Tuesday, May 21, 2013   

Obama’s victory lap small scale but grand
(01-18 17:46)

Crowds may be smaller on Monday than when US President Barack Obama was first sworn into office in 2009, but security is tight and the occasion is still grand.
It falls on the holiday marking civil rights leader Martin Luther King Jr. It also marks the day 150 years ago Abraham Lincoln signed the Emancipation Proclamation ending slavery. The 50th anniversary of King’s I Have a Dream speech falls on the day, too.
Between 500,000 and 800,000 people are expected to pass through the National Mall, the immense greenway that leads up to the Capitol, compared with the 1.8 million spectators who came to applaud Obama four years ago, AFP reports.
More than 13,000 soldiers will attend the parade, behind a security cordon, to escort President Obama and his family and to keep watch on the Capitol, the seat of Congress where he will be officially sworn into office.
“We're prepared for a variety of threats,’’ said US Capitol Police spokesman Shennell Antrobus.
He expressed confidence in the force's “robust, multi-task security plan,’’ that has been in the works for months.
Michael Clancy, deputy assistant director of the FBI's counterterrorism division, said “the bigger threat, the thing that keeps you awake at night, are the lone offenders, regardless of their affiliation.’’

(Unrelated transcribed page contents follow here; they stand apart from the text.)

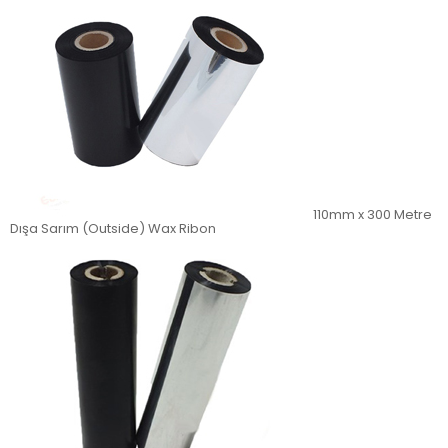
110mm x 300 Metre
Dışa Sarım (Outside) Wax Ribon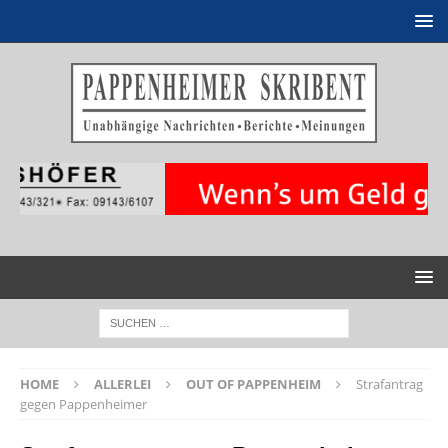
HOME
ALLERLEI
OUT OF PAPPENHEIM
Strafantrag
gegen Pappenheimer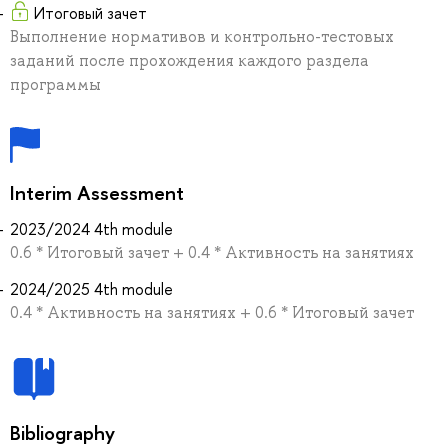
Итоговый зачет
Выполнение нормативов и контрольно-тестовых
заданий после прохождения каждого раздела
программы
Interim Assessment
2023/2024 4th module
0.6 * Итоговый зачет + 0.4 * Активность на занятиях
2024/2025 4th module
0.4 * Активность на занятиях + 0.6 * Итоговый зачет
Bibliography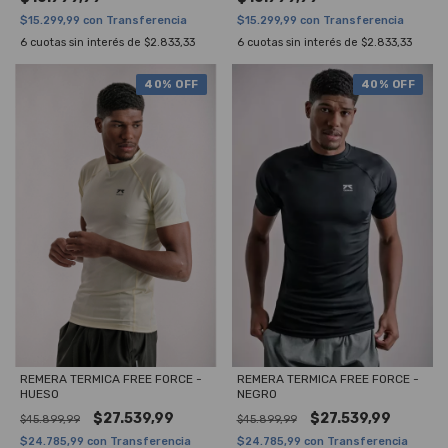
$15.299,99
con
Transferencia
$15.299,99
con
Transferencia
6
cuotas sin interés de
$2.833,33
6
cuotas sin interés de
$2.833,33
40
% OFF
40
% OFF
REMERA TERMICA FREE FORCE -
REMERA TERMICA FREE FORCE -
HUESO
NEGRO
$27.539,99
$27.539,99
$45.899,99
$45.899,99
$24.785,99
con
Transferencia
$24.785,99
con
Transferencia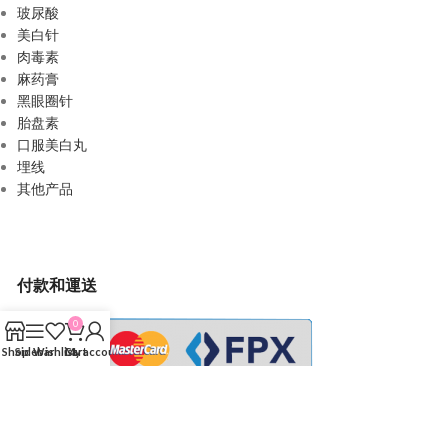
玻尿酸
美白针
肉毒素
麻药膏
黑眼圈针
胎盘素
口服美白丸
埋线
其他产品
付款和運送
0
Shop
Sidebar
Wishlist
Cart
My account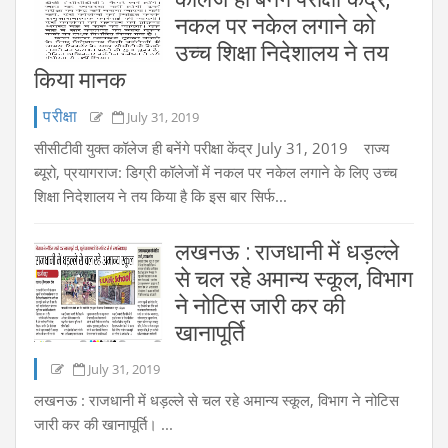
नकल पर नकेल लगाने को
उच्च शिक्षा निदेशालय ने तय
किया मानक
परीक्षा
July 31, 2019
सीसीटीवी युक्त कॉलेज ही बनेंगे परीक्षा केंद्र July 31, 2019 राज्य
ब्यूरो, प्रयागराज: डिग्री कॉलेजों में नकल पर नकेल लगाने के लिए उच्च
शिक्षा निदेशालय ने तय किया है कि इस बार सिर्फ...
लखनऊ : राजधानी में धड़ल्ले
से चल रहे अमान्य स्कूल, विभाग
ने नोटिस जारी कर की
खानापूर्ति
July 31, 2019
लखनऊ : राजधानी में धड़ल्ले से चल रहे अमान्य स्कूल, विभाग ने नोटिस
जारी कर की खानापूर्ति। ...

“Those are the ones that scare me the most, folks that we don't have on our radar. It's the Timothy McVeighs of the world,'' Clancy added in an interview.

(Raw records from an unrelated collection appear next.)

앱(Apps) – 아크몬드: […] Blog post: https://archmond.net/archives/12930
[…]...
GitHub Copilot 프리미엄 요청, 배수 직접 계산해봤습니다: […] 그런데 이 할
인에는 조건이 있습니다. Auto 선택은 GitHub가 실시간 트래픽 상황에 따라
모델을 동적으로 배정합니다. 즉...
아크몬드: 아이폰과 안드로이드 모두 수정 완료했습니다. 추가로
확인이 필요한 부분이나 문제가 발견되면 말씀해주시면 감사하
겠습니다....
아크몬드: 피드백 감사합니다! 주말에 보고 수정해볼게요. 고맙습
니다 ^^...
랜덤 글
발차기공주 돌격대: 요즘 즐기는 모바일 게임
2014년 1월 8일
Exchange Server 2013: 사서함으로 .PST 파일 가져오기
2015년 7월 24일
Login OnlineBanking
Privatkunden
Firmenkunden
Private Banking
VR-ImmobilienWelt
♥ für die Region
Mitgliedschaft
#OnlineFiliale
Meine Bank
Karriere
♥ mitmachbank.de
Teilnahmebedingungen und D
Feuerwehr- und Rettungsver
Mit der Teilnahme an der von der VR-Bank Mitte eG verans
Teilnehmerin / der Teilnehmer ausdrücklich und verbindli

He was referring to an American former soldier turned political extremist whose 1995 bomb attack on an Oklahoma City federal building killed 168.

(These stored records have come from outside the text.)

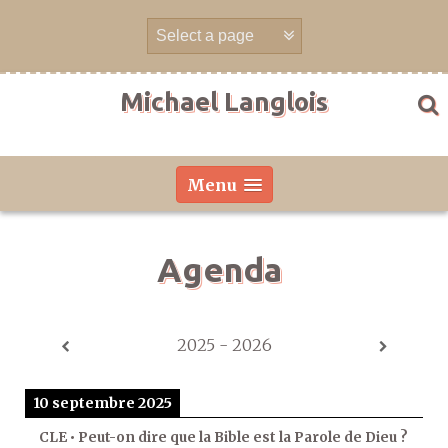
Aller
directement
au
contenu
Michael Langlois
Menu
Agenda
2025 - 2026
10 septembre 2025
CLE • Peut-on dire que la Bible est la Parole de Dieu ?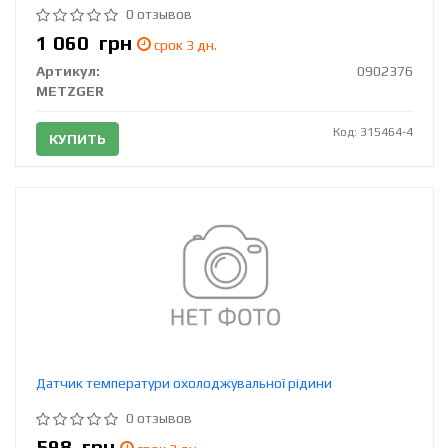
0 отзывов
1 060
грн
срок 3 дн.
Артикул:
0902376
METZGER
Код: 315464-4
КУПИТЬ
Датчик температури охолоджувальної рідини
0 отзывов
598
грн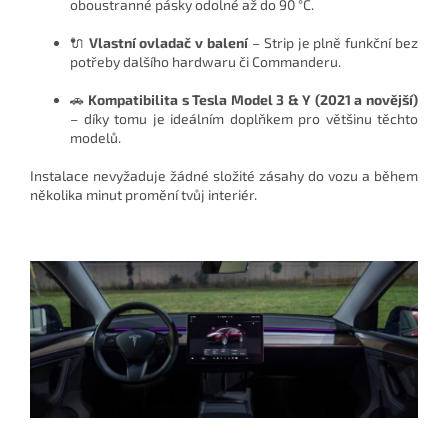
oboustranné pásky odolné až do 90 °C.
🔌
Vlastní ovladač v balení
– Strip je plně funkční bez
potřeby dalšího hardwaru či Commanderu.
🚗
Kompatibilita s Tesla Model 3 & Y (2021 a novější)
– díky tomu je ideálním doplňkem pro většinu těchto
modelů.
Instalace nevyžaduje žádné složité zásahy do vozu a během
několika minut promění tvůj interiér.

“It would be crazy for anybody to try anything because of the law enforcement in the area, but those are concerns,’’ said Stephen Somers, vice president of operations for AlliedBarton Security Services, one of the private security firms tapped to support the force.
“Any lone wolf is a tremendous threat that's why security is so tight,'' added Somers, whose staff will be dispatched to the World Bank and International Monetary Fund.
“Everybody needs to be on top of their game that day.’’
At an undisclosed location in the suburbs of Washington, a command center will monitor in real time any developments in and around the proceedings.
On the big day, agents will monitor a collage of massive flat screens and cutting-edge surveillance, while staying in contact with teams on the ground.
Each one of the 42 agencies involved in security – headed by the US Secret Service that provides protection for the president – will have representatives at the headquarters, the convergence of 94 bases spread across the city.
Secret Service spokesman Brian Leary said the Multi Agency Communications Center “really gives us the ability to monitor and coordinate security from a central location.’’
Officials are also keen on avoiding a repeat of the planning mishaps of 2009, when thousands of spectators were stuck in a massive freeway tunnel for hours in the freezing cold, and missed Obama's speech. Survivors of the ordeal dubbed it the Purple Tunnel of Doom.